Weitere wichtige Fragen könnten sein: Gibt es persönliche Konflikte oder Mobbing? Wie geht das Team mit Konflikten um? Ist der oder die Angestellte ausreichend über alle relevanten Vorgänge informiert? Gibt es Probleme in der Zusammenarbeit mit externen Stellen, wie Krankenhäusern, Praxen, Krankenkassen, Apotheken oder der Hausverwaltung? Ist die Vertretung gut geregelt? Wie zufrieden ist die Person mit den Arbeitsbedingungen? Welche Belastungsfaktoren, wie Lärm, Unruhe oder unzureichende Beleuchtung, gibt es?
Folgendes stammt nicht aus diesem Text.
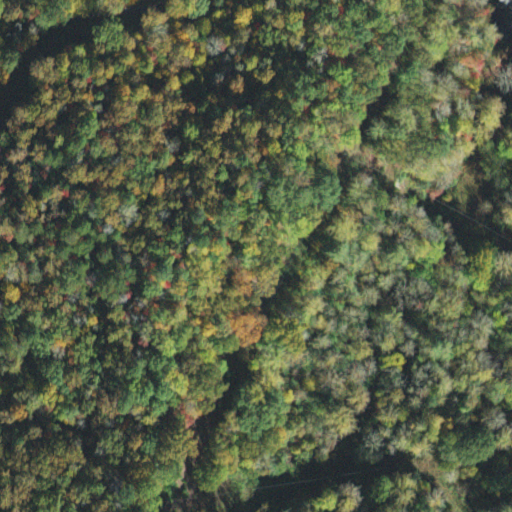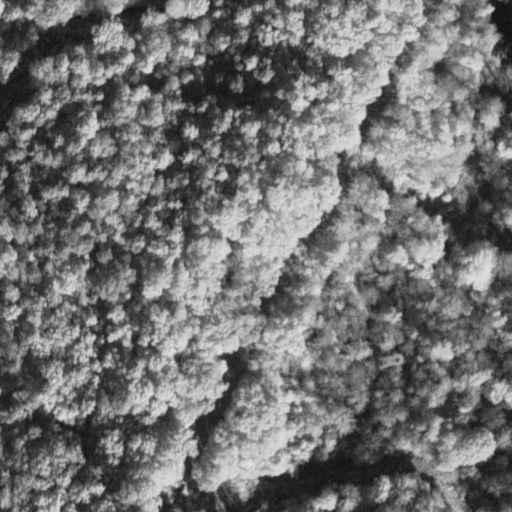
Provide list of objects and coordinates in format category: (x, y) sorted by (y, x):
building: (505, 8)
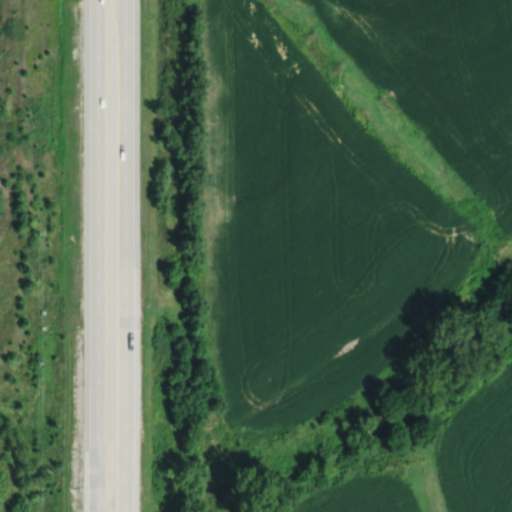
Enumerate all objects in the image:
road: (97, 255)
road: (124, 256)
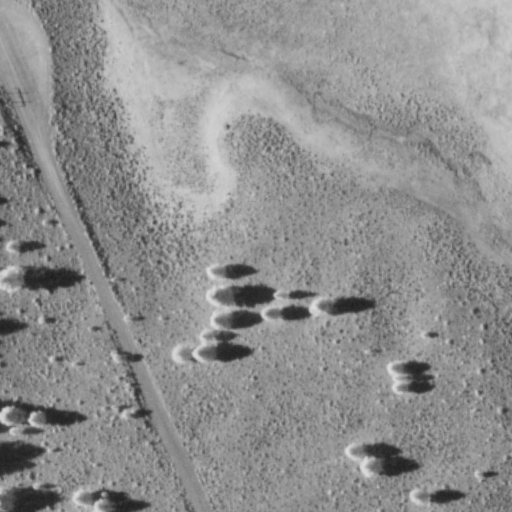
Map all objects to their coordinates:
road: (98, 284)
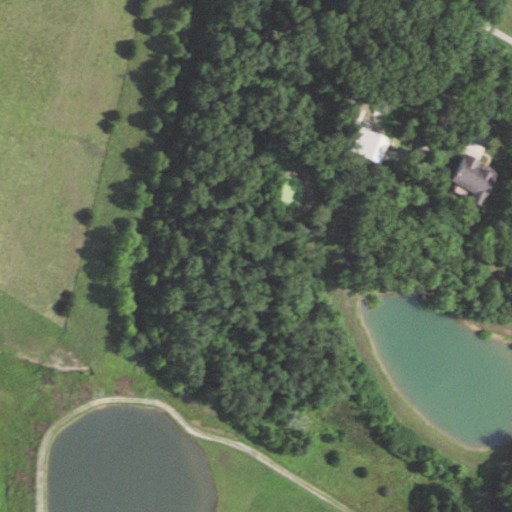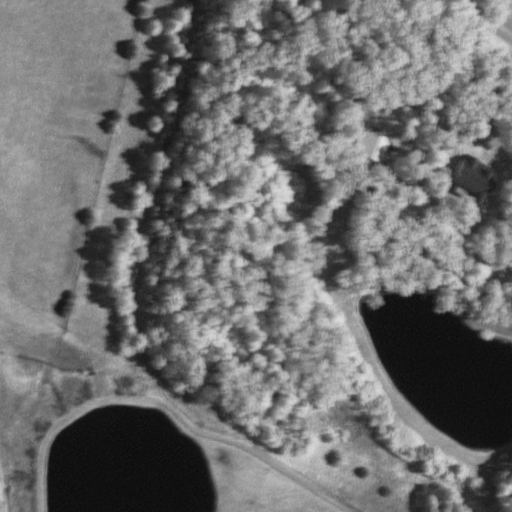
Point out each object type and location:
road: (484, 24)
road: (493, 108)
building: (371, 147)
building: (472, 180)
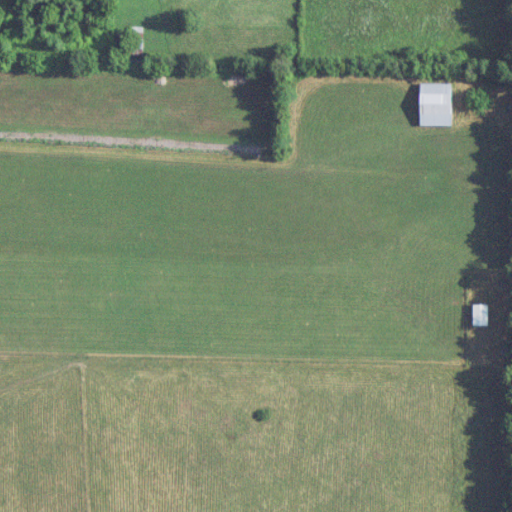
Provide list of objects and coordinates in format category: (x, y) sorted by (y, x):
building: (137, 38)
building: (436, 98)
building: (481, 315)
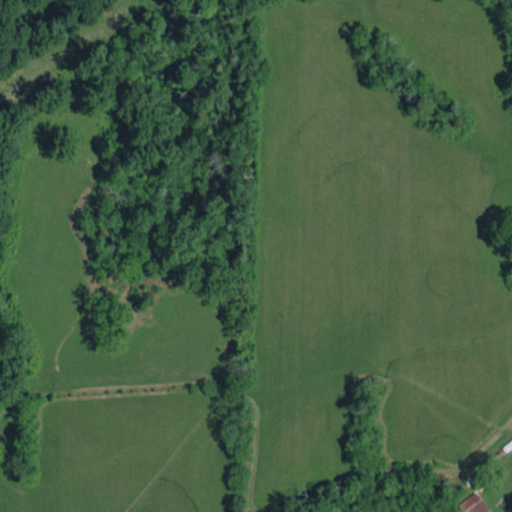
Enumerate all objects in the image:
building: (473, 504)
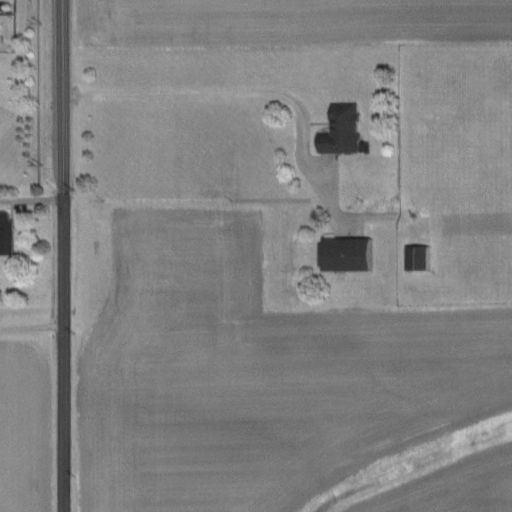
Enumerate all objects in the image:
road: (41, 91)
road: (265, 95)
building: (343, 129)
road: (30, 202)
building: (7, 233)
building: (348, 252)
road: (60, 255)
building: (421, 257)
crop: (186, 260)
road: (31, 327)
crop: (296, 342)
crop: (27, 427)
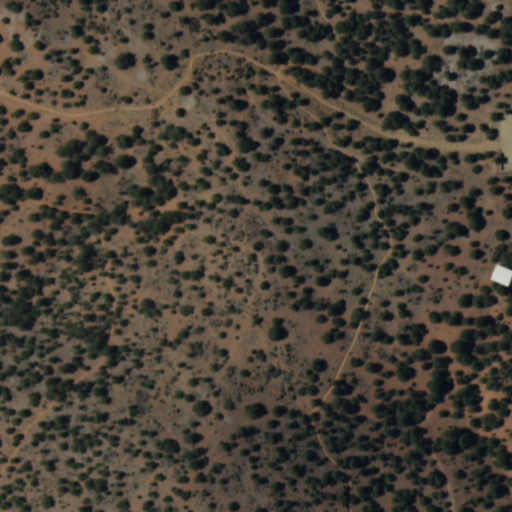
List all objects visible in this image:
parking lot: (510, 140)
park: (256, 256)
building: (505, 268)
building: (505, 268)
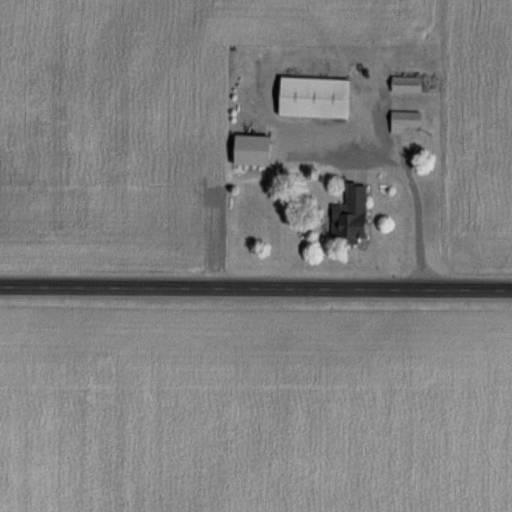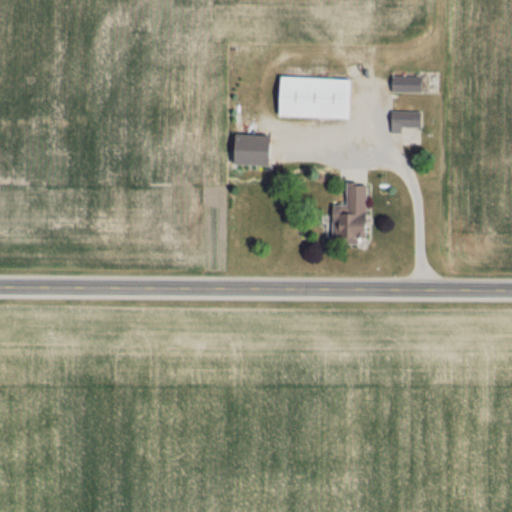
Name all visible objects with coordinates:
building: (365, 5)
building: (412, 83)
building: (323, 96)
building: (411, 124)
building: (260, 149)
road: (399, 171)
building: (358, 213)
road: (255, 286)
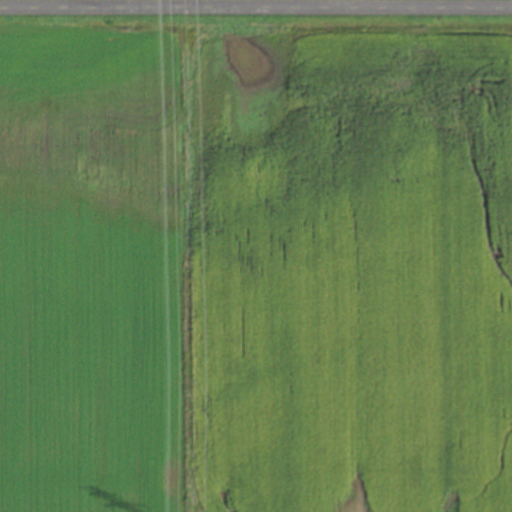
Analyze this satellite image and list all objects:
road: (256, 9)
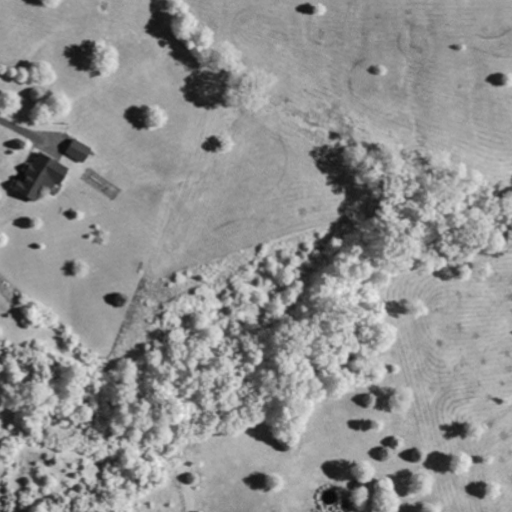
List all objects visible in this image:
building: (80, 151)
building: (43, 176)
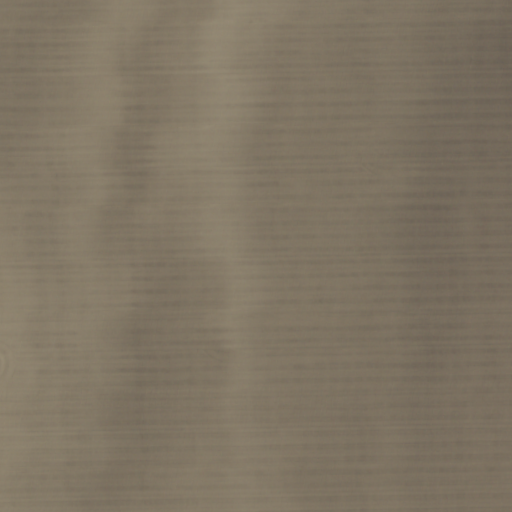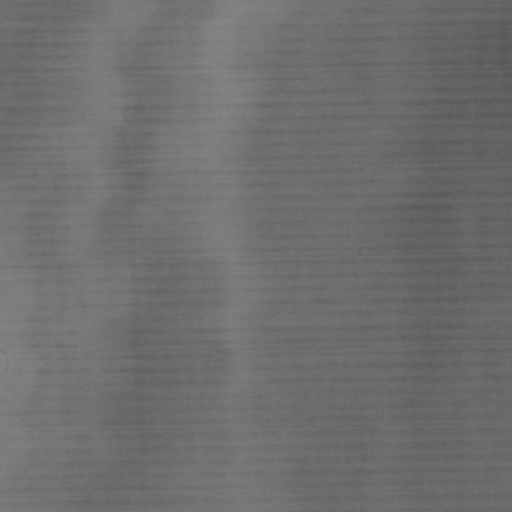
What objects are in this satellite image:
crop: (256, 255)
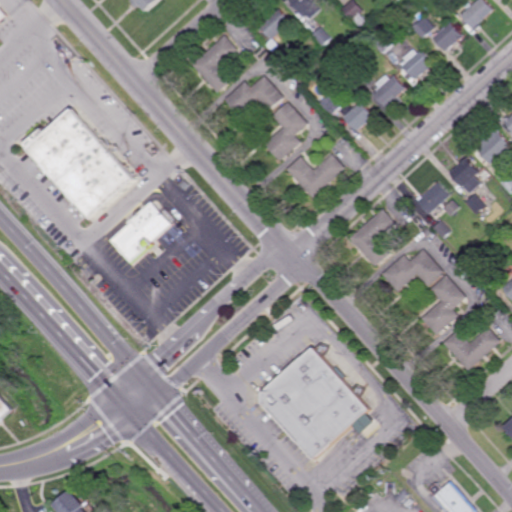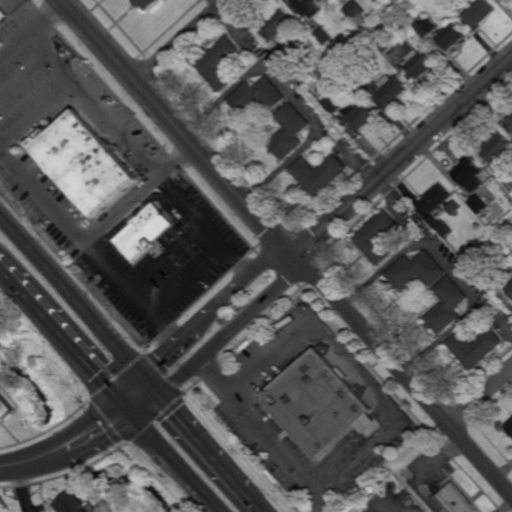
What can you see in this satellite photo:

Möglichkeiten der beruflichen Entwicklung besprechen
Damit das Mitarbeitergespräch langfristig wirksam ist, sollten die Gesprächspartner schließlich noch thematisieren, was in den kommenden Monaten verändert und erreicht werden soll und welche beruflichen Entwicklungsmöglichkeiten sich für die jeweilige Person bieten bzw. welche Wünsche sie diesbezüglich hat. Feedbackgespräche sollten unterm Strich betrachtet weder einseitig zu einer Generalabrechnung genutzt werden, noch als Applausstunde dienen, sondern als konstruktiver Austausch auf Augenhöhe erfolgen.
Zu guter Letzt empfiehlt der Virchowbund, die getroffenen Vereinbarungen in einem vertraulichen Protokoll schriftlich festzuhalten und von beiden Gesprächsteilnehmern unterschreiben zu lassen, um eine Orientierung und Grundlage für ein weiteres Feedbackgespräch zu haben. Der Zeitraum für den nächsten Termin kann dabei bereits festgehalten werden.